ASSIGNMENT =
Reproduce every line of the data, exactly and without its pictures.

Limb landmark coordinates:

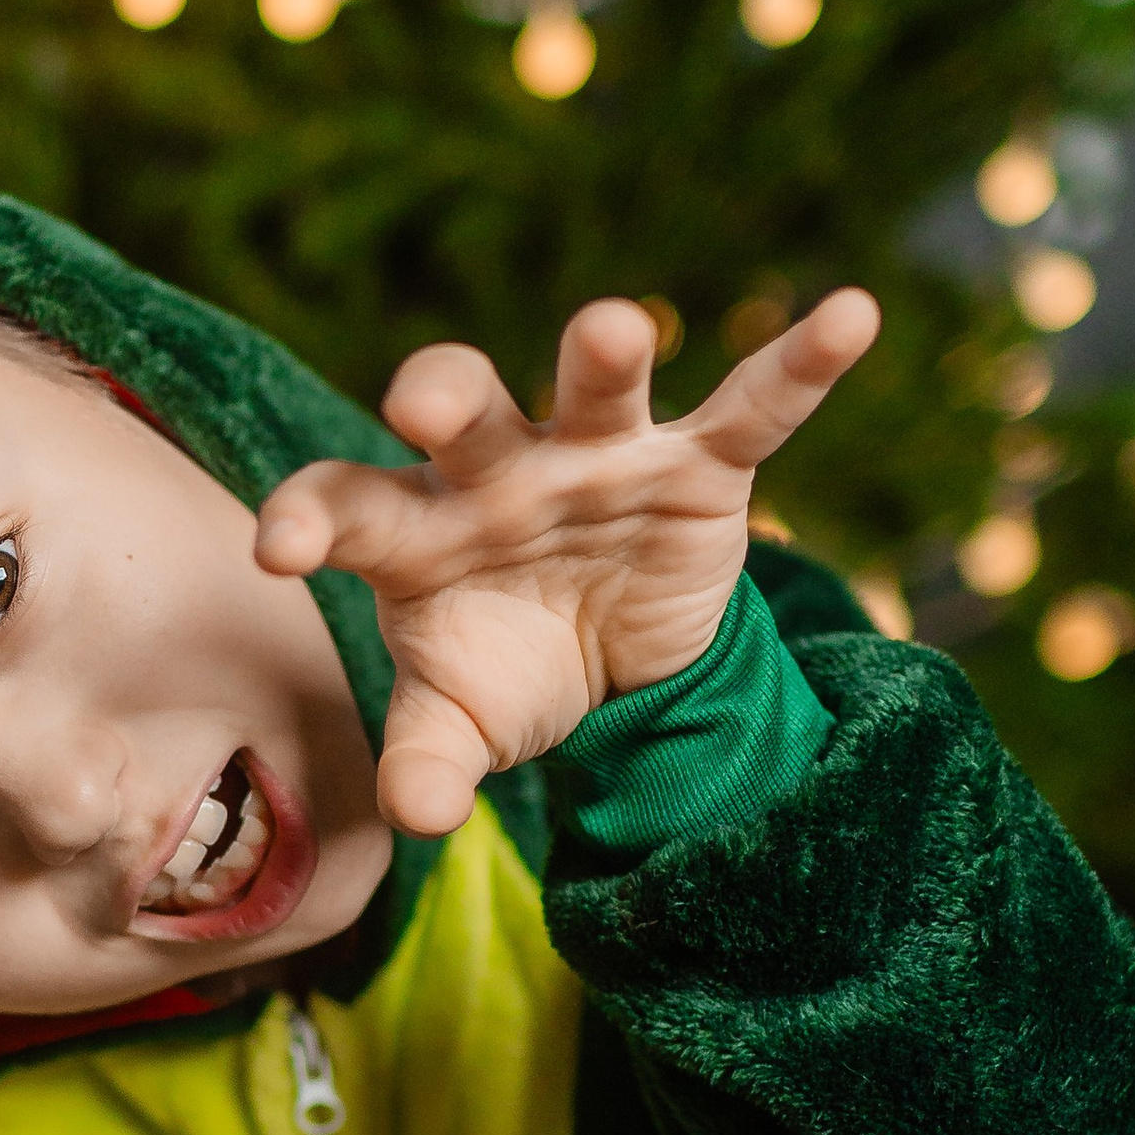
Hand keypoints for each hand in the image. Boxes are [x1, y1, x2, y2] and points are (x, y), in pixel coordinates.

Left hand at [256, 289, 878, 837]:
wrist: (609, 672)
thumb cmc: (504, 668)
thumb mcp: (460, 724)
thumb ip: (425, 762)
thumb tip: (415, 817)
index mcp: (412, 528)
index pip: (344, 505)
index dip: (309, 517)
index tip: (280, 549)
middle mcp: (495, 470)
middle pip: (461, 412)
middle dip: (444, 395)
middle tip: (422, 402)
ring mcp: (596, 458)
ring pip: (593, 388)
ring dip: (603, 355)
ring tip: (616, 332)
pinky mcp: (694, 467)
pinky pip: (750, 407)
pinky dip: (801, 366)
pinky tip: (854, 317)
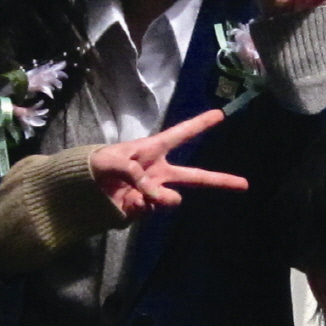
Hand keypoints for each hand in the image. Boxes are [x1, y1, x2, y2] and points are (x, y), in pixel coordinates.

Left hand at [88, 106, 250, 219]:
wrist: (80, 190)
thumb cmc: (96, 164)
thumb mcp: (111, 161)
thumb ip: (135, 173)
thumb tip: (156, 195)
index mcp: (152, 150)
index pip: (180, 135)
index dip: (200, 125)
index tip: (220, 114)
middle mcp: (159, 171)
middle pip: (195, 177)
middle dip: (220, 180)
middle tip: (244, 184)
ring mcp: (154, 192)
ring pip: (172, 200)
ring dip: (160, 199)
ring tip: (137, 196)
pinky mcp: (145, 208)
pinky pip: (152, 211)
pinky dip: (140, 209)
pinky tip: (126, 203)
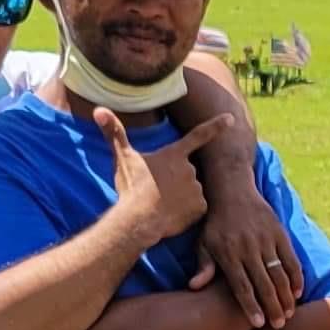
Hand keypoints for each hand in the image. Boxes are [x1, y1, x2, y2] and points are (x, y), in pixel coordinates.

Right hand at [100, 107, 217, 253]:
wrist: (138, 219)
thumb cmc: (131, 187)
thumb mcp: (122, 158)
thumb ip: (114, 133)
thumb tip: (98, 110)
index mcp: (175, 154)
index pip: (199, 135)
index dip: (216, 126)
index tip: (230, 119)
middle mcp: (190, 169)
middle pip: (187, 171)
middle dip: (176, 179)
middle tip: (156, 189)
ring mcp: (197, 188)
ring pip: (192, 189)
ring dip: (181, 195)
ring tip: (162, 202)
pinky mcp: (200, 208)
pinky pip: (197, 208)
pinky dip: (187, 211)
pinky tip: (172, 214)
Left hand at [187, 124, 299, 329]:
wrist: (232, 191)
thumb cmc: (215, 224)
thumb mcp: (204, 243)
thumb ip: (203, 266)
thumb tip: (194, 287)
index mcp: (229, 253)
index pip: (241, 286)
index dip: (251, 306)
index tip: (258, 324)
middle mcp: (248, 248)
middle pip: (263, 283)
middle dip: (272, 307)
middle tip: (278, 325)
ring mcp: (266, 240)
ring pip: (279, 274)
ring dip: (286, 295)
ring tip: (289, 313)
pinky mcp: (279, 233)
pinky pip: (291, 259)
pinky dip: (296, 276)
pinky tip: (298, 292)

TASK SOLUTION =
Hand keypoints for each hand in the image. Boxes are [x1, y1, x2, y2] and points are (x, y), in pixel coordinates.

Left hand at [256, 289, 878, 837]:
wrist: (609, 672)
thumb cmc: (504, 668)
thumb mcp: (460, 724)
thumb ip: (425, 762)
thumb tip: (415, 817)
index mcp: (412, 528)
index pip: (344, 505)
index dip: (309, 517)
index tip: (280, 549)
middle mcp: (495, 470)
middle pip: (461, 412)
middle dip: (444, 395)
middle tip: (422, 402)
ring mcp: (596, 458)
ring pip: (593, 388)
ring dip: (603, 355)
ring tip: (616, 332)
pinky mcp: (694, 467)
pinky pip: (750, 407)
pinky dip: (801, 366)
pinky tip: (854, 317)
Hand keypoints for each hand in the image. Boxes are [x1, y1, x2, y2] and points are (x, y), in pixel coordinates.

Left hand at [88, 106, 250, 219]:
wrist: (80, 190)
thumb cmc: (96, 164)
thumb mcp: (111, 161)
thumb ip: (135, 173)
thumb tip: (156, 195)
index mcp: (152, 150)
index pip: (180, 135)
index dip: (200, 125)
index tip: (220, 114)
middle mcp: (159, 171)
middle pip: (195, 177)
middle dip: (220, 180)
middle tip: (244, 184)
ring mcp: (154, 192)
ring pip: (172, 200)
ring dip: (160, 199)
ring tip: (137, 196)
pinky mcp: (145, 208)
pinky pip: (152, 211)
pinky dip: (140, 209)
pinky tip: (126, 203)
Hand keypoints for each hand in the image. Boxes are [x1, y1, x2, y2] and points are (x, y), in pixel coordinates.

Right hand at [100, 107, 217, 253]:
wrist: (138, 219)
thumb cmc: (131, 187)
thumb mcp: (122, 158)
thumb ip: (114, 133)
thumb tip: (98, 110)
index mcp: (175, 154)
index pip: (199, 135)
index dip: (216, 126)
index tip: (230, 119)
middle mcp: (190, 169)
middle pip: (187, 171)
middle dip: (176, 179)
middle tip: (156, 189)
ring mcp: (197, 188)
ring pip: (192, 189)
ring dip: (181, 195)
ring tip: (162, 202)
pinky mcp: (200, 208)
pinky pip: (197, 208)
pinky dip: (187, 211)
pinky tip: (172, 214)
Left hand at [187, 124, 299, 329]:
wrist: (232, 191)
thumb cmc: (215, 224)
thumb mcp: (204, 243)
thumb ip: (203, 266)
thumb tip: (194, 287)
index mcp: (229, 253)
index pip: (241, 286)
index dip: (251, 306)
index tip: (258, 324)
middle mcp: (248, 248)
middle pip: (263, 283)
middle dip: (272, 307)
middle tip: (278, 325)
ring mcp: (266, 240)
ring pip: (279, 274)
ring dip: (286, 295)
ring tip: (289, 313)
pinky mcp: (279, 233)
pinky pip: (291, 259)
pinky dip: (296, 276)
pinky tip: (298, 292)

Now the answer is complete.